驚いた。犬飼三千子の絵のキャリア、どうもすべて、このお姉さんがあったれば、ということのようであるんだ。
許しをもらって、スケッチブックを写した。

エンピツを走らせている。
「この作品、どうして作るんですか」、と聞いた。ここへ素材を持ってきて、この場で作るんだそうである。
「この後はどうなるのですか」、と聞いた。「解体します」、という答え。
それなら、その後の作品の保存などは、との問いに、「写真や映像に記録してあります」、との答え。

犬飼三千子のお姉さん、吉田佑子さんという。
色鉛筆を使ってスケッチを続ける。
「クリストのようですね」、と話す。と、吉田佑子さん、こう答える。「クリストのスケッチはいっぱい売れるが、私はそうはいかない」、と。
クリスト、今、世界中の現代美術を標榜する美術館には、必須の作品である。あのハーブ&ドロシーがスケッチをと訪ねて行ったが、とても手が出ず「来るのが遅すぎた」、と言ってショボンと帰ってきたクリスト。
吉田佑子さん、そのクリストと同じである。スケッチが売れる売れないは問わず。

吉田佑子さん、Youtubeに映像をアップしている、と言う。
「ユーコ ヨシダ サーキュレイション」、とyoutubeにアルファベットで入力してもらえれば出てくる、という。

確かに吉田佑子さんの作品、出てくる。Youtubeには吉田佑子さんの昨年の作品、ギャラリー檜plusでの≪Circulation 2012≫とあと一つ、6分余と8分余の動画がアップされている。
「私はアーティストとして素直に自然を見つめている。私は生きとし生けるものを讃える表現を深めて行きたい」、という言葉と共に。
吉田さん、こう話す。
「この作品のタイトル、”循環”となってますが、正確にはその前に”自然の”という言葉が付いているのです」、と。”自然の循環”なんだ。Youtubeで流れる動画には、「木の再生を願って・・・・・」という文言も流れる。
美の上に、強い意志を主張している。

公表されている記録によれば、吉田佑子さん、1957年に東京芸大油絵科を卒業している。その後、多くの個展その他数多くの発表の場を持たれている。

吉田佑子の作品、網とロープと木を使った作品。
ロープによる造形をはじめたのは、1984年であるそうだ。
<私のロープの作品は切られた木の再生を願ってスタートしました。それ以来いつも捨てられる木とロープ、網、布などで制作しています>、と作家は語る。
ネット上で知ったことによれば、吉田佑子のロープを使った作品、中学校の美術教科書へも採用されたそうである。社会へのコミットメントが強いアーティストであるから、ということであろう。
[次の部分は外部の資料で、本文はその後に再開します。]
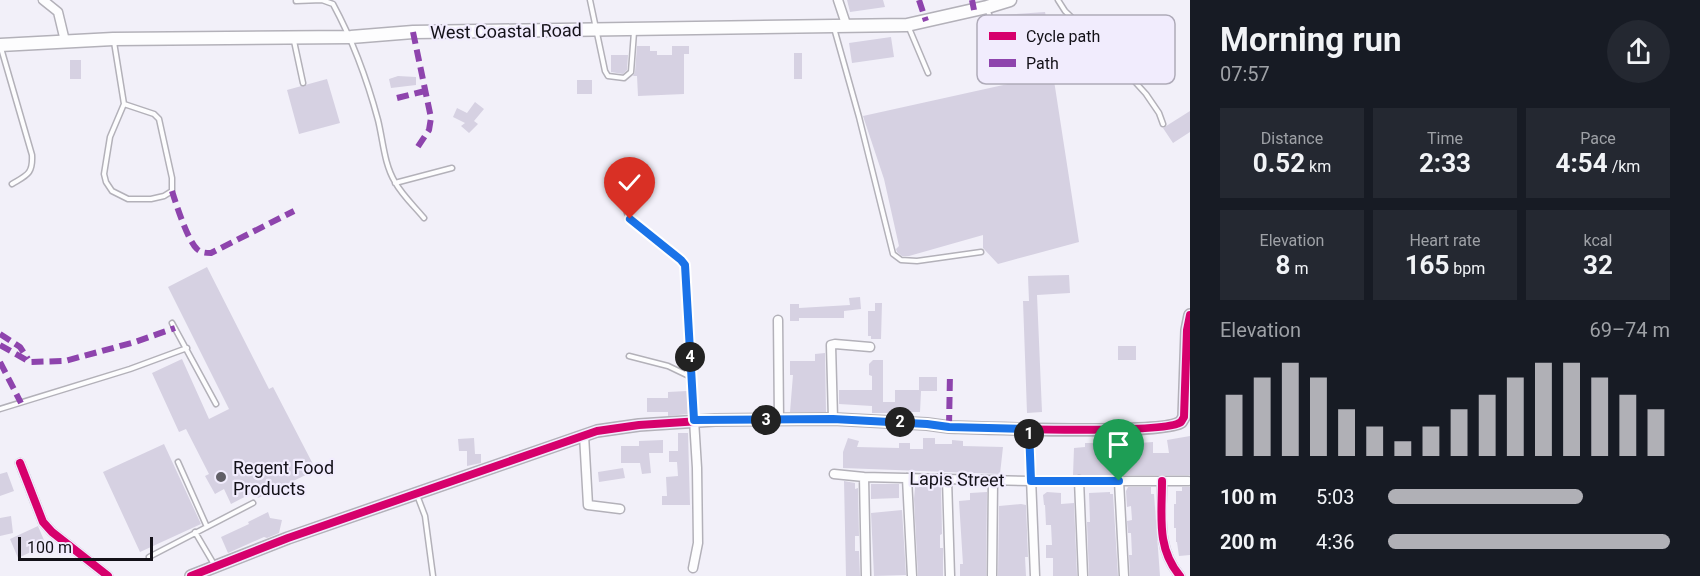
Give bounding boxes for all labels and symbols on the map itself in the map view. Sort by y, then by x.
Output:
legend [977,15,1175,84]
street label: West Coastal Road [430,19,582,43]
text: Cycle path [1026,27,1100,46]
text: Path [1026,54,1059,73]
pin [604,157,655,219]
pin: 4 [675,342,705,372]
pin: 3 [751,405,781,435]
pin: 2 [885,407,915,437]
pin: 1 [1014,419,1044,449]
pin [1093,419,1144,481]
place label: Regent Food Products [233,457,334,499]
street label: Lapis Street [909,468,1005,490]
marker: Regent Food Products [214,470,228,484]
scale bar [18,534,153,562]

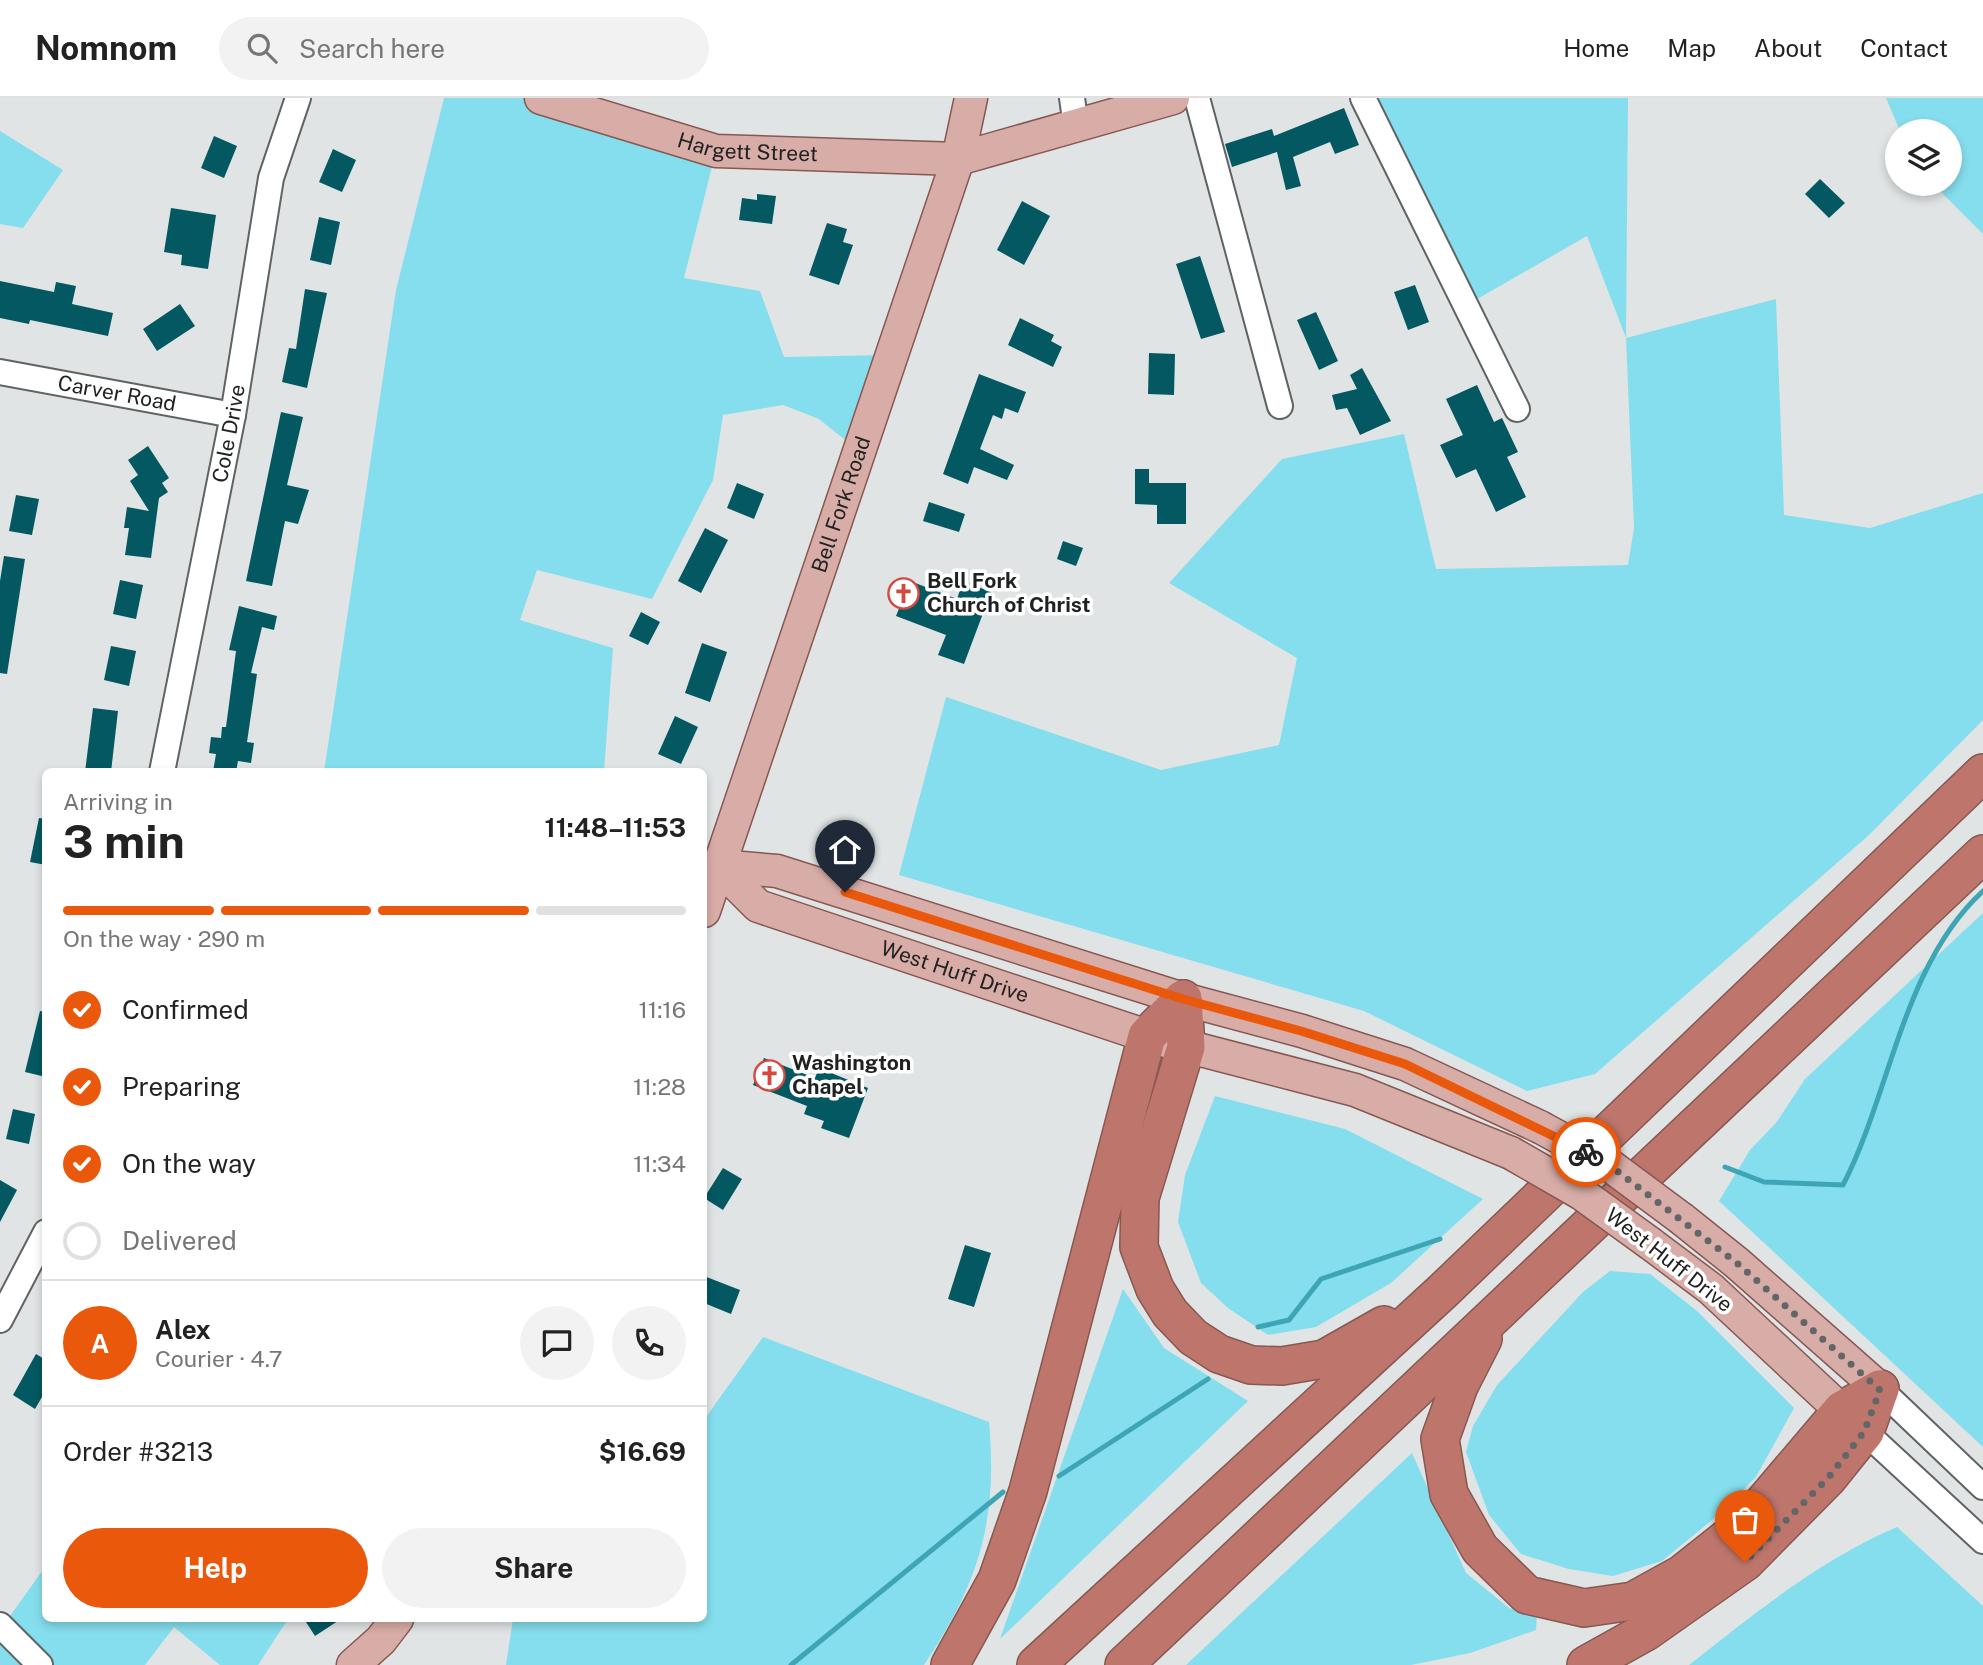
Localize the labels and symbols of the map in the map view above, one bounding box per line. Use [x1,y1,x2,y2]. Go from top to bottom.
street label: Hargett Street [675,127,818,166]
street label: Carver Road [56,370,178,416]
street label: Cole Drive [207,383,250,485]
street label: Bell Fork Road [806,433,875,576]
place label: Bell Fork Church of Christ [927,568,1091,617]
church icon: Bell Fork Church of Christ [887,576,921,610]
pin [815,820,875,892]
street label: West Huff Drive [878,935,1032,1008]
place label: Washington Chapel [792,1050,911,1099]
church icon: Washington Chapel [752,1058,786,1092]
courier [1551,1117,1621,1187]
street label: West Huff Drive [1601,1202,1738,1317]
pin [1715,1490,1775,1562]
左右5メートルの犬飼三千子の作品写真、今、一度。それプラス何かということかな。
思いもかけず、面白いことがあった。行き当たったんだ。
暫らく後、吉田佑子さん、スケッチブックをたたみ、イスもパタパタと片づけた。そして、「私、教室で教えていますので、これから行かなければならない」、と言う。「ありがとうございました。ブログに書いた時にはお知らせします」、と応えた。
吉田佑子さん、スケッチブックなどを抱えスタスタと歩いて行った。